= REQUIRED ACTION =
Line by line, print the records exactly as they are, dropping the pictures.

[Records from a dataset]
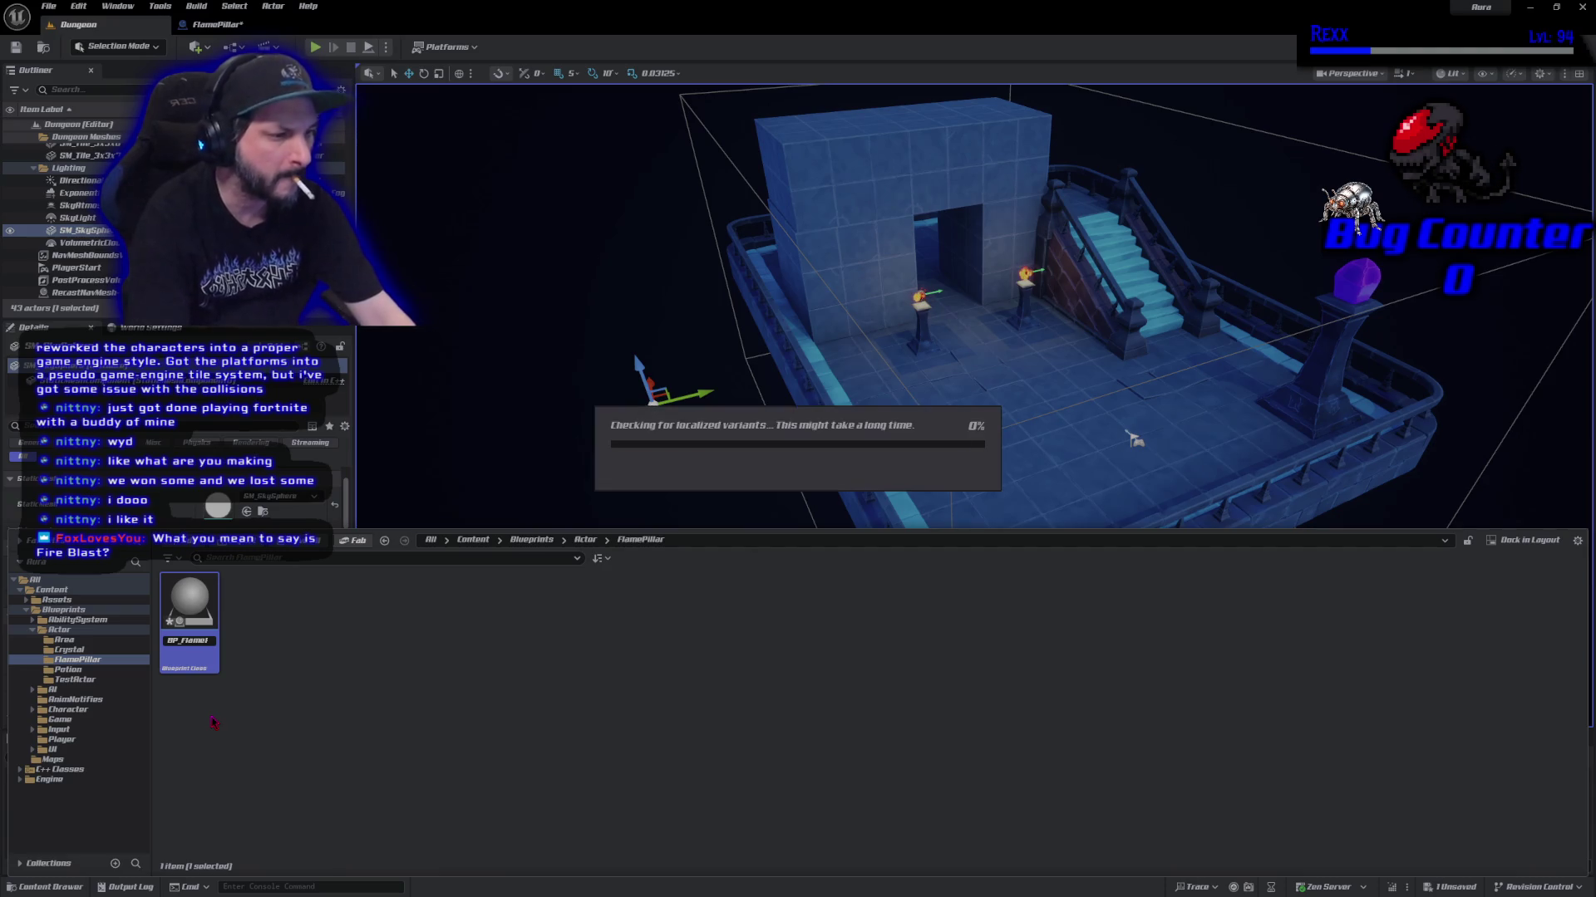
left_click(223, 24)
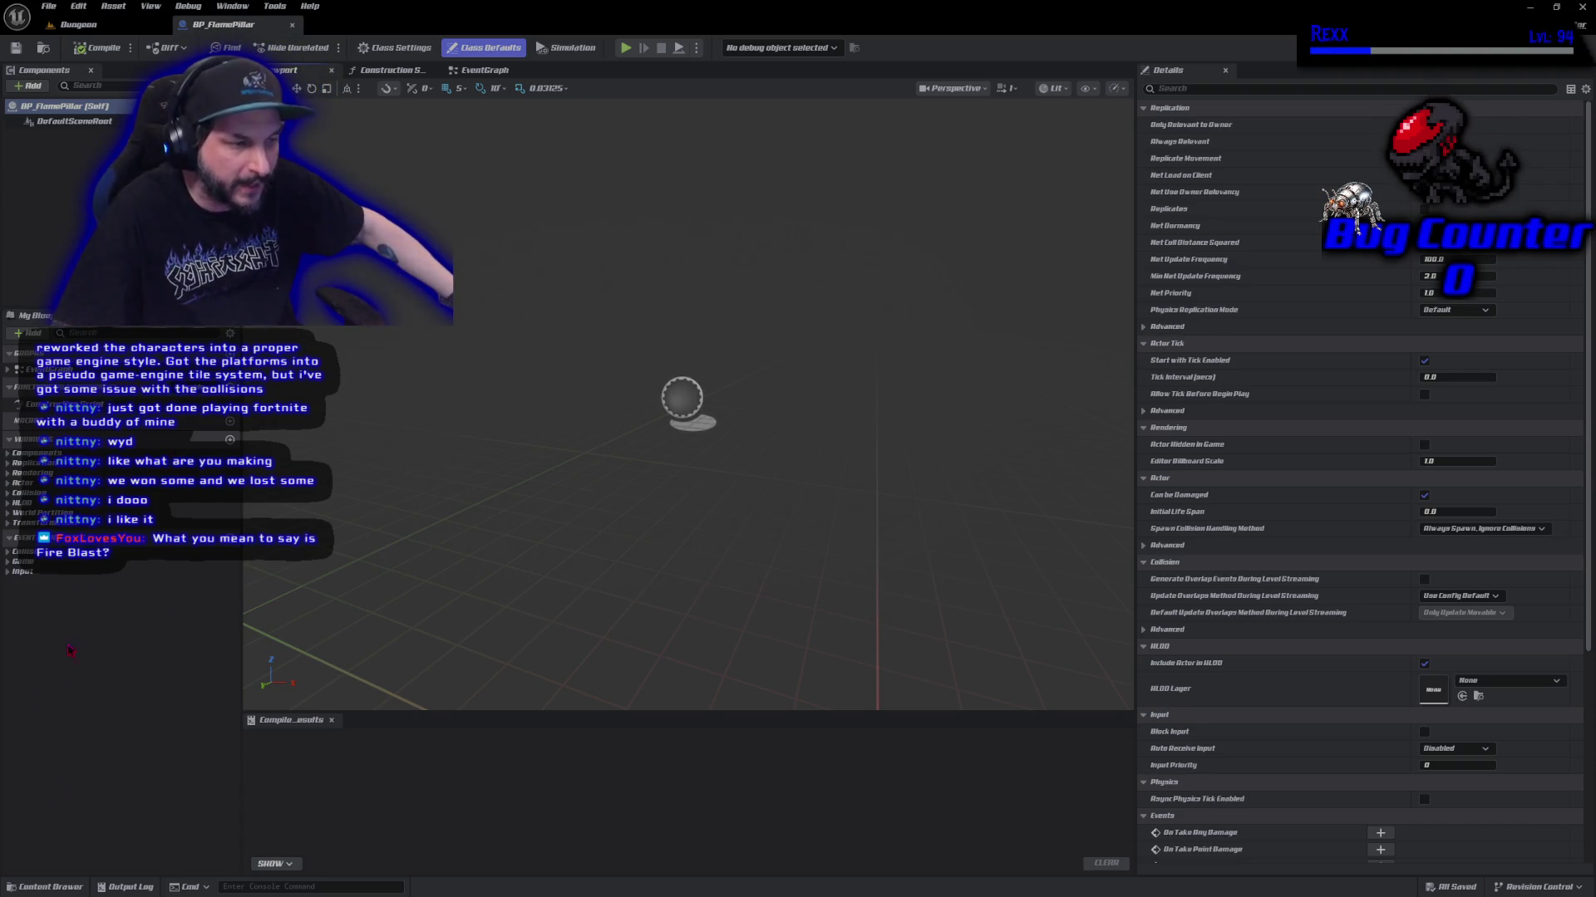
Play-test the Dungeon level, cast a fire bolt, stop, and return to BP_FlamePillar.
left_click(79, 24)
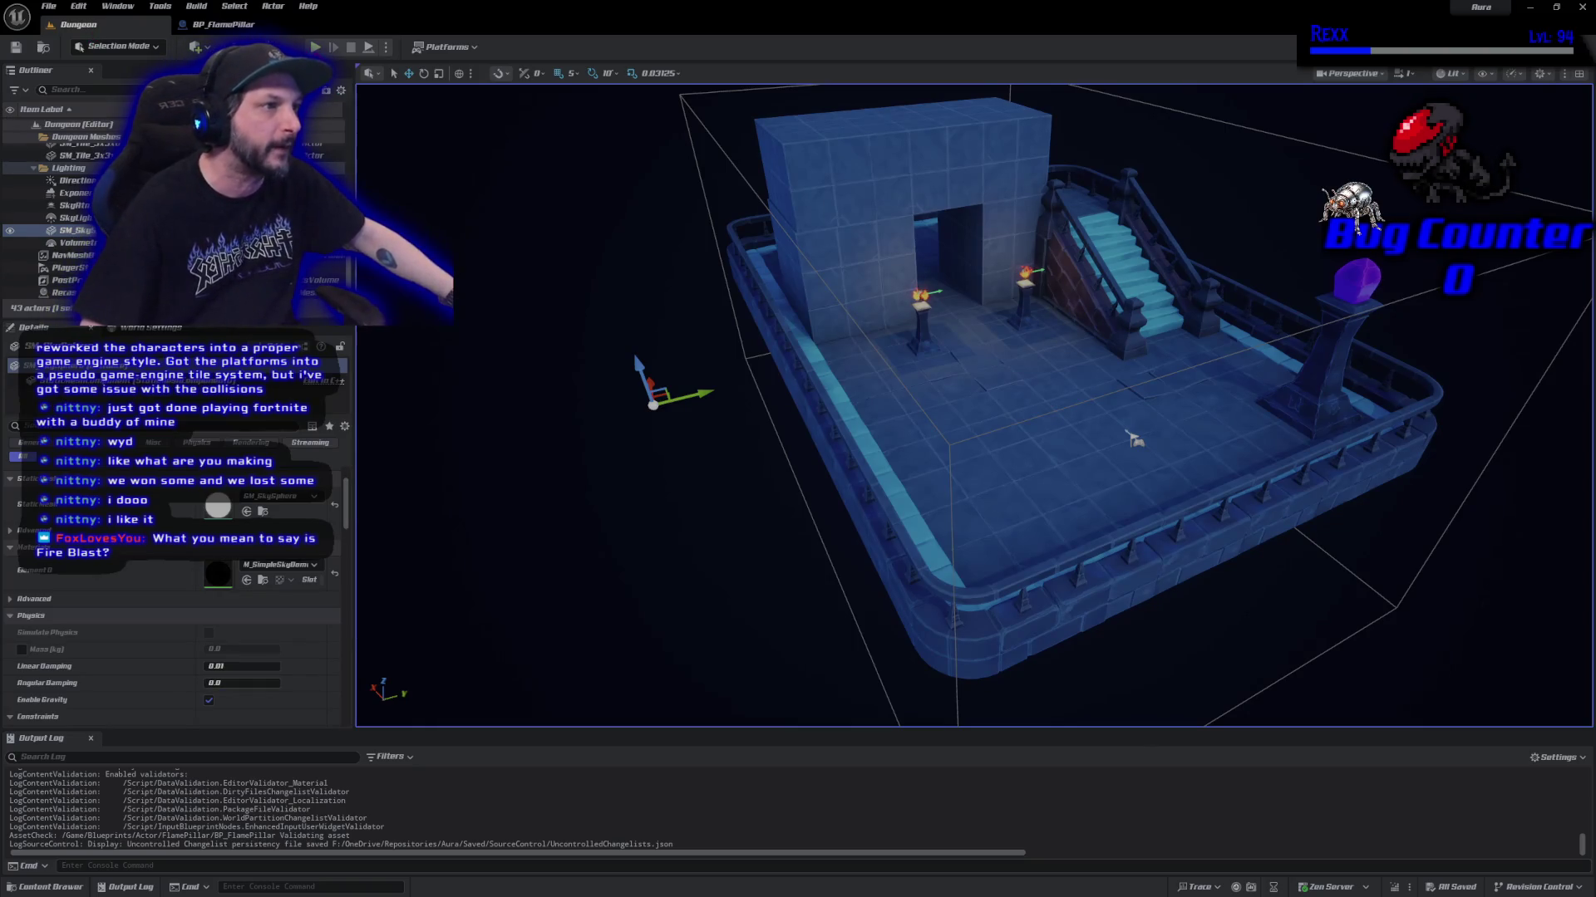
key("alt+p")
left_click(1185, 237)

= EXERCISE RESULT =
left_click(223, 24)
Play-test the Dungeon level, cast a fire bolt, stop, and return to BP_FlamePillar.
left_click(79, 24)
key("alt+p")
left_click(1185, 237)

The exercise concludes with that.